Thrilled by this, I went back to America, got a teaching job a Lafayette College, a wonderful little school, broke up with the girl I was dating, which was the happiest day in both of our lives, because we were really not right for each other, a wonderful person but it wouldn’t have worked. And at that point, with my two MIT degrees, I did a mathematical calculation: if I met the perfect woman tomorrow, by the time we had a family, I’d be 40, by the time those kids were teenagers I’d be 65. Way too old. What’s plan B?

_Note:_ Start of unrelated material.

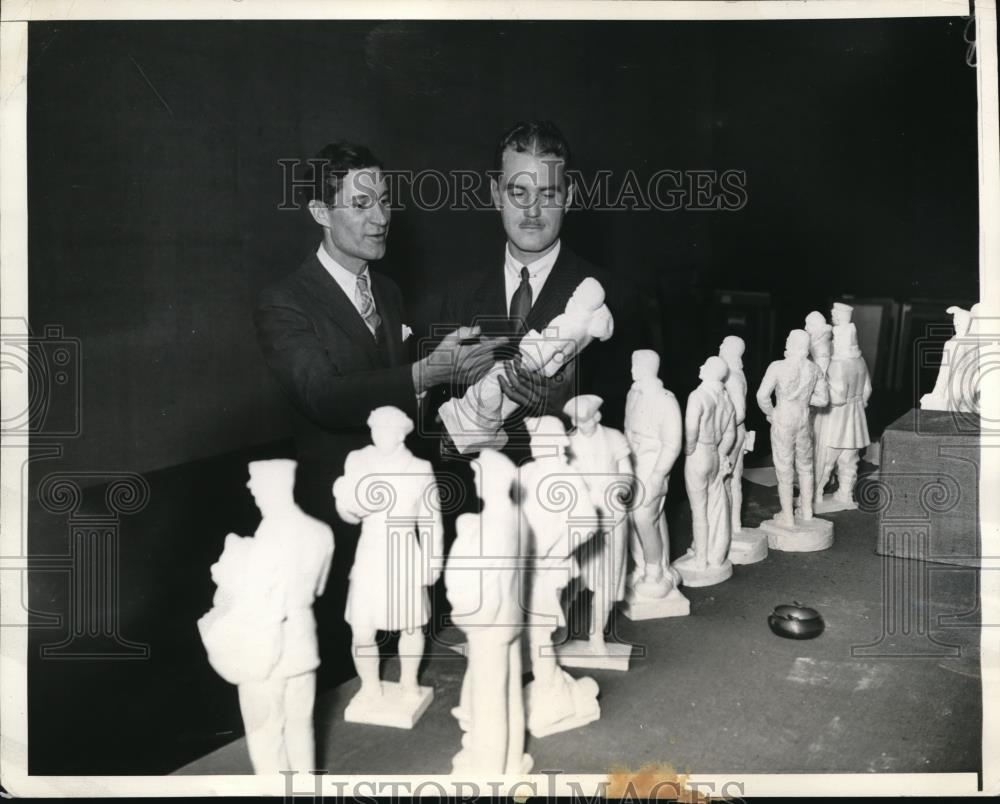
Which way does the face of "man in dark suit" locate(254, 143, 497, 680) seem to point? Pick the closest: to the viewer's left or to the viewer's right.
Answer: to the viewer's right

Well I had this Jesuit background, if I joined the Jesuits I could teach at a Jesuit school and never have to worry about tenure – not true, but I didn’t know that. So I joined the Jesuits and I discovered that plan B was really plan A: for the first time in my life I was content, I knew where I belonged, and when I was telling somebody the story of turning 40 and a family, they said, ‘Guy, 40 plus 15 is 55, not 65’, so the reason I became a Jesuit is that I don’t know how to add. Also, they didn’t let me teach at a Jesuit college, like I expected. Under obedience, they forced me, they ordered me without asking, to go to Rome, eat that terrible food we’ve been having, look at that horrible scenery, and, oh yes, live in the Pope’s summer palace, and my instructions upon arriving at the Vatican Observatory were ‘Do good science’.

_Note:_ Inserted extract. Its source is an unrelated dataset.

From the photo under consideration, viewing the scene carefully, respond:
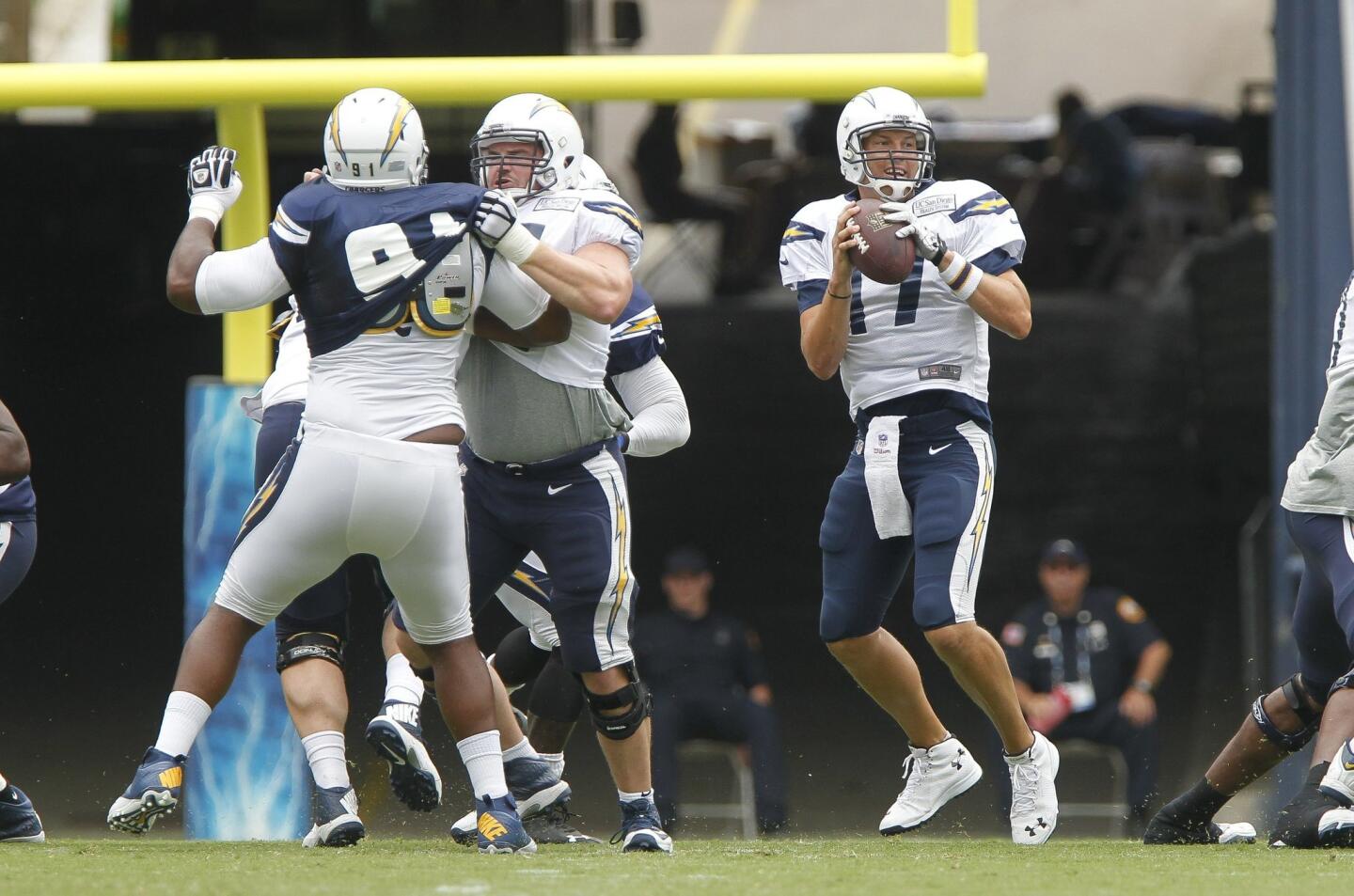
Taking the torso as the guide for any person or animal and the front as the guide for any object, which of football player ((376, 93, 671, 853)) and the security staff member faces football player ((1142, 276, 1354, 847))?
the security staff member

Incidentally, we happen to have a collection of a thousand meteorites. Remember meteorites? Remember how excited I was with meteorites? What do you do with a collector’s collection of a thousand meteorites? We didn’t have the equipment to break them up, but I knew from my theoretical work that no one had actually measured their physical properties, the density, the porosity, the magnetic properties, the thermal properties, so knowing that it might take twenty years to do it, but also knowing I wasn’t under the pressures of a three-year grant cycle, or tenure, I had twenty years, so that’s what I’ve been doing for the last twenty years, and then the last five years turned it over to Bob Macke, who is a younger Jesuit brother who does the same thing I do, only better. And the collection, any data that you see in the literature now about the physical properties of space material, probably comes out of our lab.

There years ago Pope Francis assigned me to be the director of the Vatican Observatory. It’s a five-year term renewable until I get sick of it, so I’m in year three of it but I’m enjoying myself too much, so I expect to be in for a while. It has been my joy to continue to do, and to tell the new people what I had been told, “your job is to do good science, and you have as much time and as many resources as you need”, and the science I do, physical data collection, may not get me the Nobel Prize, but it is data that will still be true one hundred years from now, which is probably more than you theorists can do. Thank you very much.